As I said, I take my role as a mentor very seriously. I am responsible for raising a son and a daughter. I want justice for them in any and every situation. I am also responsible and entrusted by my company to make rational, level-headed choices and decisions to benefit colleagues and customers. When things do not go my way, which tends to happen when you are human, I do my very best not to let it affect those that I am responsible to mentor. I have no mistakes to admit or own up to here. Honestly, admitting mistakes here is not why I am writing. But, I surely do make my share of mistakes, and how I am choosing to react is one of those moments where I suppose I am serving as a warning to others. I flat out refuse to be a de-motivational joke!

A little while ago, I just put another footstep out in front of the other, and am focused on that one step at this particular moment. That one step made a difference, that I believe. That one step may have just been the single most important step I could have made today. I put away selfish desires for my own justice, and elevated someone else. Was it a hard pill to choke down? What do you think? Today was not promised to me. Today was a gift to me. My wife said recently that our generation is a generation full of "Lost boys." She did not mean it in a derogatory way toward me. She was stating something I believe to be true, and something that I want my son protected from or at least better equipped to handle. Her astute observation related to men today struggling with having to balance enormous pressures both at home and at work. Pressures to know who we are, to know *exactly* what we want to do with our lives, and pressures to know who, what, when where, why, and how at all times, at any cost, in any situation. Can you handle that kind of pressure? Pressures to perform in both capacities, at home and work, are enormous, to say the very least. It is as if we are expected to know how to handle those pressures without making mistakes. It is as though each of us were fully equipped with the knowledge or training on how to perform them before we were even born. Sometimes, I feel like I missed an important memo during pre-born training. Kind of like the way I feel about my Inbox when "important" email piles up into the hundreds of unread messages. Performing perfectly in a world where perfection is not attainable, but nevertheless expected, is overwhelming at times.

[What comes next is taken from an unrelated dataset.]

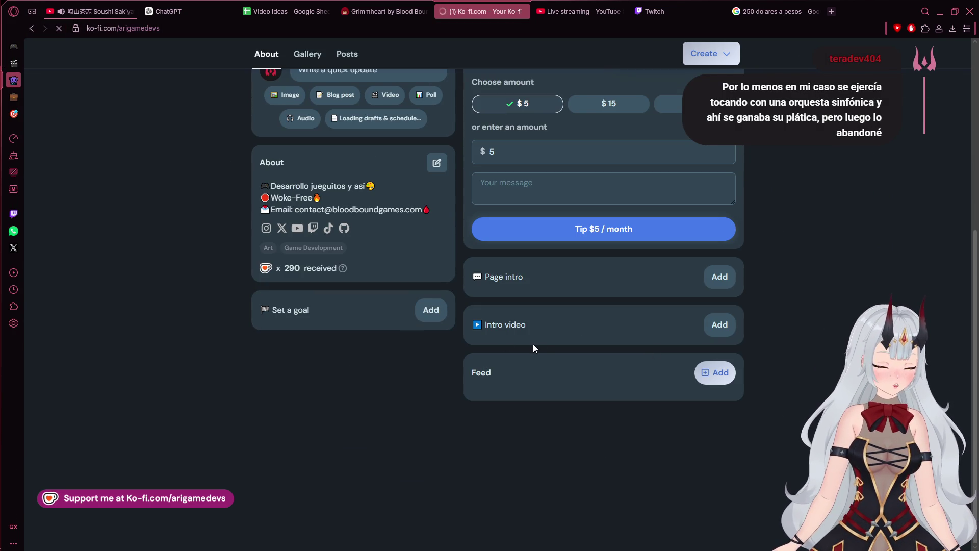
scroll(533, 343, "up", 5)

I often find it difficult to unplug from work, and immediately engage my role at home. In the past, I have had ample time to switch from one role to the other, but now, with the demands of my current work life, that buffer of time is almost non-existent. So one footstep at a time it shall be. I am not taking the month of June to adjust my tempo or my pace. I am not taking the second week of June or even this Wednesday to adjust. I am taking each moment, and doing my very best, which is not always good enough, to make each moment count for the better. I will not add injustice to injustice because I can not afford such behavior, and two wrongs do not make one right (oddly, they are making me write). I want my son to see his dad love his mom. To see his dad dote on his mom, hug his mom, speak kindly and complimentary to his mom. I want him to see his dad get up, go to work, take care of his family, and fight a good fight. I want my daughter to look for those traits in a future husband. Equipping them in these small ways will hopefully equip them to handle all the challenges they will surely one day face. I want my children and any one else I am entrusted to mentor to realize pressure will rise, they will make mistakes, and they will become better because of it all.

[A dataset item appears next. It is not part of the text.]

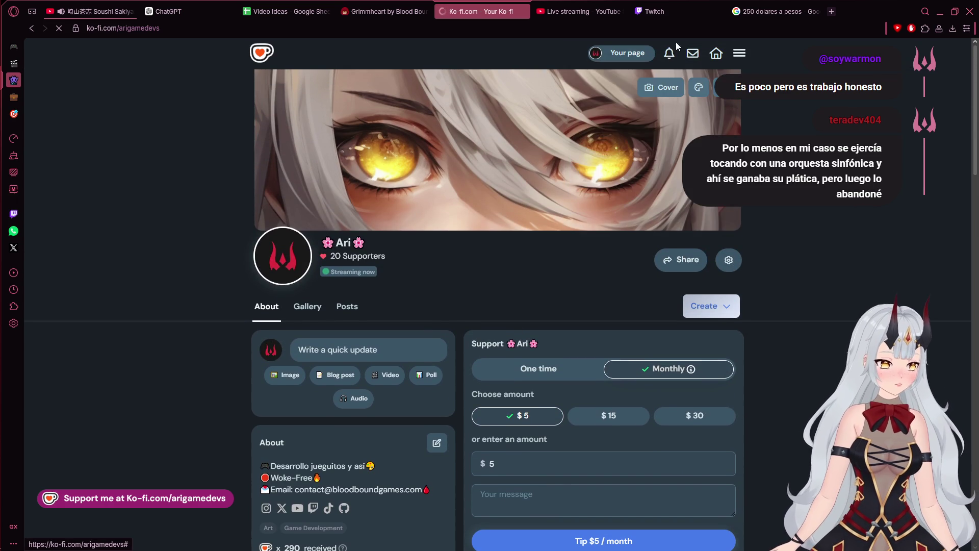
- Check Ko-fi notifications and the Twitch dashboard, then return to JumpAbility.cs in Visual Studio
left_click(782, 8)
left_click(682, 7)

The word "if" comes to mind. "If I had unlimited time" or "If I had unlimited resources". Excuses will not help me in my role of mentor. One step in front of the last is the only option I have. Passion? Well, maybe I have passion. Maybe passion stirred up inside of me forced me to write this mess out, and try to assemble it in a coherent way for my own well-being. If not passion, then maybe just simply to serve as an example to others that mistakes are not always avoidable, and certainly not unhelpful to the one making them. The word mentor is defined as "a trusted friend, counselor or teacher, usually a more experienced person." A friend, counselor or teacher, or an experienced person are all good things. They almost all involve one common ingredient that make them great: mistakes.